# Prompt
Which of the lines below include the word "Brown"? Pull each one out.

# Data provided
___

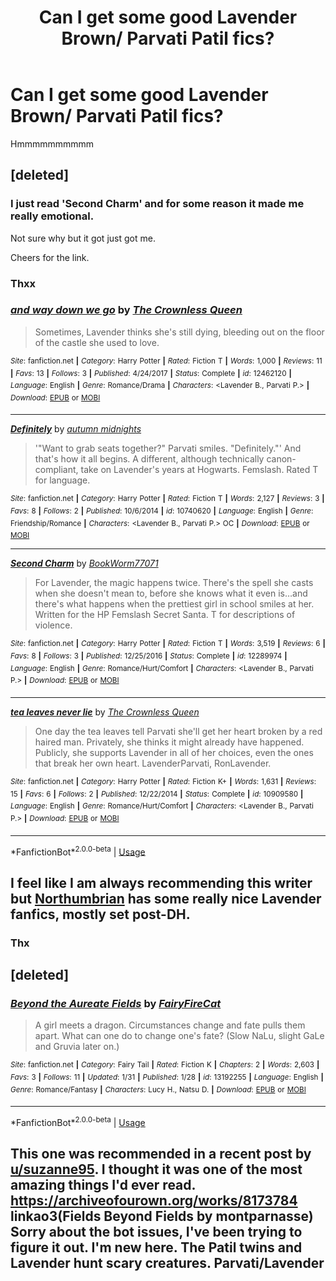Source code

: #+TITLE: Can I get some good Lavender Brown/ Parvati Patil fics?

* Can I get some good Lavender Brown/ Parvati Patil fics?
:PROPERTIES:
:Score: 41
:DateUnix: 1549314459.0
:DateShort: 2019-Feb-05
:FlairText: Request
:END:
Hmmmmmmmmmm


** [deleted]
:PROPERTIES:
:Score: 4
:DateUnix: 1549343789.0
:DateShort: 2019-Feb-05
:END:

*** I just read 'Second Charm' and for some reason it made me really emotional.

Not sure why but it got just got me.

Cheers for the link.
:PROPERTIES:
:Score: 2
:DateUnix: 1549362074.0
:DateShort: 2019-Feb-05
:END:


*** Thxx
:PROPERTIES:
:Score: 2
:DateUnix: 1549363706.0
:DateShort: 2019-Feb-05
:END:


*** [[https://www.fanfiction.net/s/12462120/1/][*/and way down we go/*]] by [[https://www.fanfiction.net/u/1783607/The-Crownless-Queen][/The Crownless Queen/]]

#+begin_quote
  Sometimes, Lavender thinks she's still dying, bleeding out on the floor of the castle she used to love.
#+end_quote

^{/Site/:} ^{fanfiction.net} ^{*|*} ^{/Category/:} ^{Harry} ^{Potter} ^{*|*} ^{/Rated/:} ^{Fiction} ^{T} ^{*|*} ^{/Words/:} ^{1,000} ^{*|*} ^{/Reviews/:} ^{11} ^{*|*} ^{/Favs/:} ^{13} ^{*|*} ^{/Follows/:} ^{3} ^{*|*} ^{/Published/:} ^{4/24/2017} ^{*|*} ^{/Status/:} ^{Complete} ^{*|*} ^{/id/:} ^{12462120} ^{*|*} ^{/Language/:} ^{English} ^{*|*} ^{/Genre/:} ^{Romance/Drama} ^{*|*} ^{/Characters/:} ^{<Lavender} ^{B.,} ^{Parvati} ^{P.>} ^{*|*} ^{/Download/:} ^{[[http://www.ff2ebook.com/old/ffn-bot/index.php?id=12462120&source=ff&filetype=epub][EPUB]]} ^{or} ^{[[http://www.ff2ebook.com/old/ffn-bot/index.php?id=12462120&source=ff&filetype=mobi][MOBI]]}

--------------

[[https://www.fanfiction.net/s/10740620/1/][*/Definitely/*]] by [[https://www.fanfiction.net/u/3262890/autumn-midnights][/autumn midnights/]]

#+begin_quote
  '"Want to grab seats together?" Parvati smiles. "Definitely."' And that's how it all begins. A different, although technically canon-compliant, take on Lavender's years at Hogwarts. Femslash. Rated T for language.
#+end_quote

^{/Site/:} ^{fanfiction.net} ^{*|*} ^{/Category/:} ^{Harry} ^{Potter} ^{*|*} ^{/Rated/:} ^{Fiction} ^{T} ^{*|*} ^{/Words/:} ^{2,127} ^{*|*} ^{/Reviews/:} ^{3} ^{*|*} ^{/Favs/:} ^{8} ^{*|*} ^{/Follows/:} ^{2} ^{*|*} ^{/Published/:} ^{10/6/2014} ^{*|*} ^{/id/:} ^{10740620} ^{*|*} ^{/Language/:} ^{English} ^{*|*} ^{/Genre/:} ^{Friendship/Romance} ^{*|*} ^{/Characters/:} ^{<Lavender} ^{B.,} ^{Parvati} ^{P.>} ^{OC} ^{*|*} ^{/Download/:} ^{[[http://www.ff2ebook.com/old/ffn-bot/index.php?id=10740620&source=ff&filetype=epub][EPUB]]} ^{or} ^{[[http://www.ff2ebook.com/old/ffn-bot/index.php?id=10740620&source=ff&filetype=mobi][MOBI]]}

--------------

[[https://www.fanfiction.net/s/12289974/1/][*/Second Charm/*]] by [[https://www.fanfiction.net/u/2895684/BookWorm77071][/BookWorm77071/]]

#+begin_quote
  For Lavender, the magic happens twice. There's the spell she casts when she doesn't mean to, before she knows what it even is...and there's what happens when the prettiest girl in school smiles at her. Written for the HP Femslash Secret Santa. T for descriptions of violence.
#+end_quote

^{/Site/:} ^{fanfiction.net} ^{*|*} ^{/Category/:} ^{Harry} ^{Potter} ^{*|*} ^{/Rated/:} ^{Fiction} ^{T} ^{*|*} ^{/Words/:} ^{3,519} ^{*|*} ^{/Reviews/:} ^{6} ^{*|*} ^{/Favs/:} ^{8} ^{*|*} ^{/Follows/:} ^{3} ^{*|*} ^{/Published/:} ^{12/25/2016} ^{*|*} ^{/Status/:} ^{Complete} ^{*|*} ^{/id/:} ^{12289974} ^{*|*} ^{/Language/:} ^{English} ^{*|*} ^{/Genre/:} ^{Romance/Hurt/Comfort} ^{*|*} ^{/Characters/:} ^{<Lavender} ^{B.,} ^{Parvati} ^{P.>} ^{*|*} ^{/Download/:} ^{[[http://www.ff2ebook.com/old/ffn-bot/index.php?id=12289974&source=ff&filetype=epub][EPUB]]} ^{or} ^{[[http://www.ff2ebook.com/old/ffn-bot/index.php?id=12289974&source=ff&filetype=mobi][MOBI]]}

--------------

[[https://www.fanfiction.net/s/10909580/1/][*/tea leaves never lie/*]] by [[https://www.fanfiction.net/u/1783607/The-Crownless-Queen][/The Crownless Queen/]]

#+begin_quote
  One day the tea leaves tell Parvati she'll get her heart broken by a red haired man. Privately, she thinks it might already have happened. Publicly, she supports Lavender in all of her choices, even the ones that break her own heart. LavenderParvati, RonLavender.
#+end_quote

^{/Site/:} ^{fanfiction.net} ^{*|*} ^{/Category/:} ^{Harry} ^{Potter} ^{*|*} ^{/Rated/:} ^{Fiction} ^{K+} ^{*|*} ^{/Words/:} ^{1,631} ^{*|*} ^{/Reviews/:} ^{15} ^{*|*} ^{/Favs/:} ^{6} ^{*|*} ^{/Follows/:} ^{2} ^{*|*} ^{/Published/:} ^{12/22/2014} ^{*|*} ^{/Status/:} ^{Complete} ^{*|*} ^{/id/:} ^{10909580} ^{*|*} ^{/Language/:} ^{English} ^{*|*} ^{/Genre/:} ^{Romance/Hurt/Comfort} ^{*|*} ^{/Characters/:} ^{<Lavender} ^{B.,} ^{Parvati} ^{P.>} ^{*|*} ^{/Download/:} ^{[[http://www.ff2ebook.com/old/ffn-bot/index.php?id=10909580&source=ff&filetype=epub][EPUB]]} ^{or} ^{[[http://www.ff2ebook.com/old/ffn-bot/index.php?id=10909580&source=ff&filetype=mobi][MOBI]]}

--------------

*FanfictionBot*^{2.0.0-beta} | [[https://github.com/tusing/reddit-ffn-bot/wiki/Usage][Usage]]
:PROPERTIES:
:Author: FanfictionBot
:Score: 1
:DateUnix: 1549344452.0
:DateShort: 2019-Feb-05
:END:


** I feel like I am always recommending this writer but [[https://www.fanfiction.net/u/2132422/Northumbrian][Northumbrian]] has some really nice Lavender fanfics, mostly set post-DH.
:PROPERTIES:
:Author: CompanionCone
:Score: 1
:DateUnix: 1549341602.0
:DateShort: 2019-Feb-05
:END:

*** Thx
:PROPERTIES:
:Score: 1
:DateUnix: 1549363713.0
:DateShort: 2019-Feb-05
:END:


** [deleted]
:PROPERTIES:
:Score: 1
:DateUnix: 1549372761.0
:DateShort: 2019-Feb-05
:END:

*** [[https://www.fanfiction.net/s/13192255/1/][*/Beyond the Aureate Fields/*]] by [[https://www.fanfiction.net/u/11506393/FairyFireCat][/FairyFireCat/]]

#+begin_quote
  A girl meets a dragon. Circumstances change and fate pulls them apart. What can one do to change one's fate? (Slow NaLu, slight GaLe and Gruvia later on.)
#+end_quote

^{/Site/:} ^{fanfiction.net} ^{*|*} ^{/Category/:} ^{Fairy} ^{Tail} ^{*|*} ^{/Rated/:} ^{Fiction} ^{K} ^{*|*} ^{/Chapters/:} ^{2} ^{*|*} ^{/Words/:} ^{2,603} ^{*|*} ^{/Favs/:} ^{3} ^{*|*} ^{/Follows/:} ^{11} ^{*|*} ^{/Updated/:} ^{1/31} ^{*|*} ^{/Published/:} ^{1/28} ^{*|*} ^{/id/:} ^{13192255} ^{*|*} ^{/Language/:} ^{English} ^{*|*} ^{/Genre/:} ^{Romance/Fantasy} ^{*|*} ^{/Characters/:} ^{Lucy} ^{H.,} ^{Natsu} ^{D.} ^{*|*} ^{/Download/:} ^{[[http://www.ff2ebook.com/old/ffn-bot/index.php?id=13192255&source=ff&filetype=epub][EPUB]]} ^{or} ^{[[http://www.ff2ebook.com/old/ffn-bot/index.php?id=13192255&source=ff&filetype=mobi][MOBI]]}

--------------

*FanfictionBot*^{2.0.0-beta} | [[https://github.com/tusing/reddit-ffn-bot/wiki/Usage][Usage]]
:PROPERTIES:
:Author: FanfictionBot
:Score: 1
:DateUnix: 1549372815.0
:DateShort: 2019-Feb-05
:END:


** This one was recommended in a recent post by [[/u/suzanne95][u/suzanne95]]. I thought it was one of the most amazing things I'd ever read. [[https://archiveofourown.org/works/8173784]] linkao3(Fields Beyond Fields by montparnasse) Sorry about the bot issues, I've been trying to figure it out. I'm new here. The Patil twins and Lavender hunt scary creatures. Parvati/Lavender
:PROPERTIES:
:Author: jacdot
:Score: 1
:DateUnix: 1549373393.0
:DateShort: 2019-Feb-05
:END:
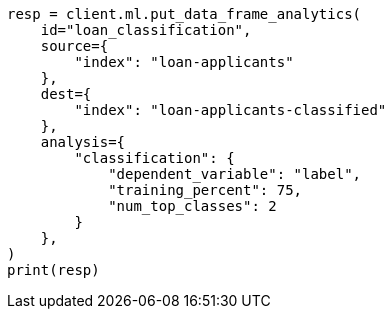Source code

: // This file is autogenerated, DO NOT EDIT
// ml/df-analytics/apis/put-dfanalytics.asciidoc:914

[source, python]
----
resp = client.ml.put_data_frame_analytics(
    id="loan_classification",
    source={
        "index": "loan-applicants"
    },
    dest={
        "index": "loan-applicants-classified"
    },
    analysis={
        "classification": {
            "dependent_variable": "label",
            "training_percent": 75,
            "num_top_classes": 2
        }
    },
)
print(resp)
----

___

# Result of the task
: #+TITLE: Can I get some good Lavender Brown/ Parvati Patil fics?
* Can I get some good Lavender Brown/ Parvati Patil fics?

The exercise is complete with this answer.